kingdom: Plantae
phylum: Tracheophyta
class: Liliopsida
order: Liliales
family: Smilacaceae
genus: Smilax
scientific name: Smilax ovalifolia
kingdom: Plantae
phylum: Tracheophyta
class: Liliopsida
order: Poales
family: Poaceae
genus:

***

### Exercise aim:
Reproduce word for word the stretch from the line containing "order: Liliales" through the last line of the entries.

### Task answer:
order: Liliales
family: Smilacaceae
genus: Smilax
scientific name: Smilax ovalifolia
kingdom: Plantae
phylum: Tracheophyta
class: Liliopsida
order: Poales
family: Poaceae
genus:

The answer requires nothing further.